[Assigned task] In the records below, copy the line that contains "For any $X,Y" and each line after it, word for word, through the last.

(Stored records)
"""

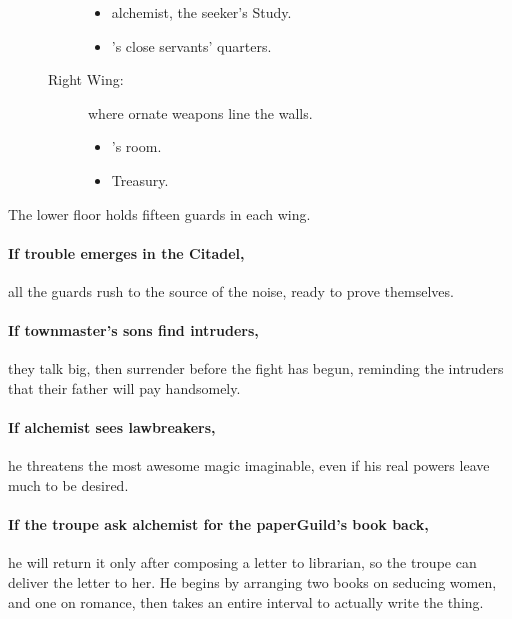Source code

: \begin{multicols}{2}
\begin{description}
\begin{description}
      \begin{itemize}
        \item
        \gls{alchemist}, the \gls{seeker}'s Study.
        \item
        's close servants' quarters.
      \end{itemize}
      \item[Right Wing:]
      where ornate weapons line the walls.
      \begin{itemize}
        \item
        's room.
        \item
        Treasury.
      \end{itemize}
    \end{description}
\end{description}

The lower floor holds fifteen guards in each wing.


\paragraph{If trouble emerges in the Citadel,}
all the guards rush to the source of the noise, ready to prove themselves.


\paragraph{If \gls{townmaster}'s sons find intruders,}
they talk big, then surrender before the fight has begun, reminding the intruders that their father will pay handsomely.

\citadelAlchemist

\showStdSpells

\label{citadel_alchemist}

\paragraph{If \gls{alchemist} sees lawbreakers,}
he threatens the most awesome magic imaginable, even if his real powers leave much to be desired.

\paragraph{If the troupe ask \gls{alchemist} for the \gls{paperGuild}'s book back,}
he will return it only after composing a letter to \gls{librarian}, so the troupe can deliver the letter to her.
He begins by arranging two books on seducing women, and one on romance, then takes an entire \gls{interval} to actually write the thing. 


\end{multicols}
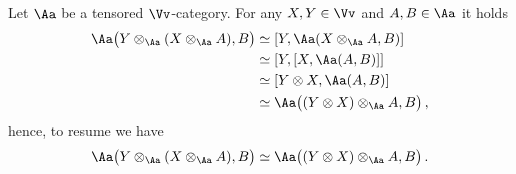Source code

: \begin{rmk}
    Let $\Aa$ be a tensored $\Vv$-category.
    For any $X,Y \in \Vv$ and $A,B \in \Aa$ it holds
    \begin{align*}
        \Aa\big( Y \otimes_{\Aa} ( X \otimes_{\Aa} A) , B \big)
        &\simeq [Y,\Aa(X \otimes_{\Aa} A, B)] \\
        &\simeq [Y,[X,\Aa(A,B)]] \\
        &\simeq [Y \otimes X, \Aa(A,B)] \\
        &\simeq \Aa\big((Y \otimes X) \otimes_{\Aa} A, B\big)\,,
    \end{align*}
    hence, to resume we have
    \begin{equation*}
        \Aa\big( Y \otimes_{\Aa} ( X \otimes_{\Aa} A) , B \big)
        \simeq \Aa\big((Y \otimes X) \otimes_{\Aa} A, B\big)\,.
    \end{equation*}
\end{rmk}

"""

[Result of the exercise]
    For any $X,Y \in \Vv$ and $A,B \in \Aa$ it holds
    \begin{align*}
        \Aa\big( Y \otimes_{\Aa} ( X \otimes_{\Aa} A) , B \big)
        &\simeq [Y,\Aa(X \otimes_{\Aa} A, B)] \\
        &\simeq [Y,[X,\Aa(A,B)]] \\
        &\simeq [Y \otimes X, \Aa(A,B)] \\
        &\simeq \Aa\big((Y \otimes X) \otimes_{\Aa} A, B\big)\,,
    \end{align*}
    hence, to resume we have
    \begin{equation*}
        \Aa\big( Y \otimes_{\Aa} ( X \otimes_{\Aa} A) , B \big)
        \simeq \Aa\big((Y \otimes X) \otimes_{\Aa} A, B\big)\,.
    \end{equation*}
\end{rmk}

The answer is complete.